▶ **Instructions to follow**
From the line that includes "发表于 2021-01-11 21:24:40</a>" to the last line of the data, quote each line precisely; both boundary lines belong in the answer.

▶ **Materials provided**
****************

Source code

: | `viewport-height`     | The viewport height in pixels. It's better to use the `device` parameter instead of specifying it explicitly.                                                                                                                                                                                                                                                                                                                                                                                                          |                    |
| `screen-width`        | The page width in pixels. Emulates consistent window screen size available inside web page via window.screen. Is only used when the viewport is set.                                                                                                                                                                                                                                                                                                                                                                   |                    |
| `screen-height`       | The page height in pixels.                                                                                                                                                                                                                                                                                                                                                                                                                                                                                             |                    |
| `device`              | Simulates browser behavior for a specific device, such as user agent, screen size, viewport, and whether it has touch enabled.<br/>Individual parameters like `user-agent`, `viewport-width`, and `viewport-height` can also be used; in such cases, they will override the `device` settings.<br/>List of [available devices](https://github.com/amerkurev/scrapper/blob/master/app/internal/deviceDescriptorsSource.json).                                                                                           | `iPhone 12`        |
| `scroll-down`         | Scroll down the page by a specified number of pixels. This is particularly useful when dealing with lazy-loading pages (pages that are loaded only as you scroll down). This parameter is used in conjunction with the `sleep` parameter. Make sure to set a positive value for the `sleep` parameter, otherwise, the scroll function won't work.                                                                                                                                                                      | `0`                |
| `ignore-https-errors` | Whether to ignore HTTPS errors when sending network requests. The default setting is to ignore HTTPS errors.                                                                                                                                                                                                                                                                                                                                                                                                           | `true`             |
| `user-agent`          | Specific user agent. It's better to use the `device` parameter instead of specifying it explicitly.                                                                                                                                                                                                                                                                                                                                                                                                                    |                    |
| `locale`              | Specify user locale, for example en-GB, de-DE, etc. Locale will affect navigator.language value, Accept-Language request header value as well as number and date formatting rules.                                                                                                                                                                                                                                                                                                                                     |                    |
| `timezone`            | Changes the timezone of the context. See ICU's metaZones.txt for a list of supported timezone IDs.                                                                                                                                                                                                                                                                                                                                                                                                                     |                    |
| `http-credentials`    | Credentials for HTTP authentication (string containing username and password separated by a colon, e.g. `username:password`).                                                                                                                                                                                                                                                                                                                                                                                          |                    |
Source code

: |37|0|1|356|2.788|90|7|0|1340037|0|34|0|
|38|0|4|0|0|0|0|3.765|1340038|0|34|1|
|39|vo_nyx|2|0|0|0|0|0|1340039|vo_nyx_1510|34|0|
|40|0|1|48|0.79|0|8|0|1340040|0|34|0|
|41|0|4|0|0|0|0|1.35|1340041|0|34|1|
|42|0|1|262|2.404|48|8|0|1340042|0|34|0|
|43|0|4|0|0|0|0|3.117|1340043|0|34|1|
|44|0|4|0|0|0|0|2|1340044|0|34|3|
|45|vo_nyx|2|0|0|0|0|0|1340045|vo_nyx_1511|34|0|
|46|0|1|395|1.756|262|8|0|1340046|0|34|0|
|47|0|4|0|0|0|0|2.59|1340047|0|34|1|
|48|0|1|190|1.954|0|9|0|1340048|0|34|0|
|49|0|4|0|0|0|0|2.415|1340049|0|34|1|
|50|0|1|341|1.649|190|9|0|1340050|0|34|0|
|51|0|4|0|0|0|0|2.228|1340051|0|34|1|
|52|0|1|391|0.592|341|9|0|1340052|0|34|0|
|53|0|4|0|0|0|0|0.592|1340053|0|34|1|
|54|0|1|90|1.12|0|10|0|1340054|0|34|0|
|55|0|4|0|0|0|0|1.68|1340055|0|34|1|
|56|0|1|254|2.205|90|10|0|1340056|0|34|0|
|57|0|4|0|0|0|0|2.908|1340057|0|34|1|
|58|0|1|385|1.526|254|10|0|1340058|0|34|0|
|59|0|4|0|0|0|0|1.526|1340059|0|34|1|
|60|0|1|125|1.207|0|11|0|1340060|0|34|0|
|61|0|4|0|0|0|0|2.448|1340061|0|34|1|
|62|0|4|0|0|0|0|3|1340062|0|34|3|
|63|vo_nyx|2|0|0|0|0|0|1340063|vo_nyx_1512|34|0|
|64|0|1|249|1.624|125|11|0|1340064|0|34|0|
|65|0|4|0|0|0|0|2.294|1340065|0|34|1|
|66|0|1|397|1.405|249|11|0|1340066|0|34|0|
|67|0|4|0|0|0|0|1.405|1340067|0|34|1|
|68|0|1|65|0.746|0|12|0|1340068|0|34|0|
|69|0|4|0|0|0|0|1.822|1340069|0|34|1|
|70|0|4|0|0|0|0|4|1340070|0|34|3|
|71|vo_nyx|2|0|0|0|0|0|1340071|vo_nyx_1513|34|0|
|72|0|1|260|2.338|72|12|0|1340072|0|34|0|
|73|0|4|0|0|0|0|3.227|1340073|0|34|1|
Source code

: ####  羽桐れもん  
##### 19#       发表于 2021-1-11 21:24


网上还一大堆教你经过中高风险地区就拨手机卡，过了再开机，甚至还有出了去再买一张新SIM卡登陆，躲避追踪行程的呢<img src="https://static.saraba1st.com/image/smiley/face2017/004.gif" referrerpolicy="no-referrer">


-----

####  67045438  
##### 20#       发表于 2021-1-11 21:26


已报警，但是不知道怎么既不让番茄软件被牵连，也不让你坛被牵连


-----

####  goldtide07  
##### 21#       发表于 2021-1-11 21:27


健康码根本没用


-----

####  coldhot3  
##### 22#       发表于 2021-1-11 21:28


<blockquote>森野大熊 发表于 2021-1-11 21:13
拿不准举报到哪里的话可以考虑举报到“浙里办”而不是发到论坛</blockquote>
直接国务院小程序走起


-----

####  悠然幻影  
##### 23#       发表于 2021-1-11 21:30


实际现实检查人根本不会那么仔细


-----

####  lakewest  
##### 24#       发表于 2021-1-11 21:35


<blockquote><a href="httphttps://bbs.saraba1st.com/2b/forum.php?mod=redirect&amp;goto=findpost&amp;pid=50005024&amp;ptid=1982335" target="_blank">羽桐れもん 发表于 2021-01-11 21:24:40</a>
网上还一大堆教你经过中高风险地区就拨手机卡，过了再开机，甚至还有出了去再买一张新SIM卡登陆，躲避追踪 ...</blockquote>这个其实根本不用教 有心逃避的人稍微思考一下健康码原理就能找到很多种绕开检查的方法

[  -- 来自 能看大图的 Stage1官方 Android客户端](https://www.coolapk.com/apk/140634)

****************

▶ **Written answer**
<blockquote><a href="httphttps://bbs.saraba1st.com/2b/forum.php?mod=redirect&amp;goto=findpost&amp;pid=50005024&amp;ptid=1982335" target="_blank">羽桐れもん 发表于 2021-01-11 21:24:40</a>
网上还一大堆教你经过中高风险地区就拨手机卡，过了再开机，甚至还有出了去再买一张新SIM卡登陆，躲避追踪 ...</blockquote>这个其实根本不用教 有心逃避的人稍微思考一下健康码原理就能找到很多种绕开检查的方法

[  -- 来自 能看大图的 Stage1官方 Android客户端](https://www.coolapk.com/apk/140634)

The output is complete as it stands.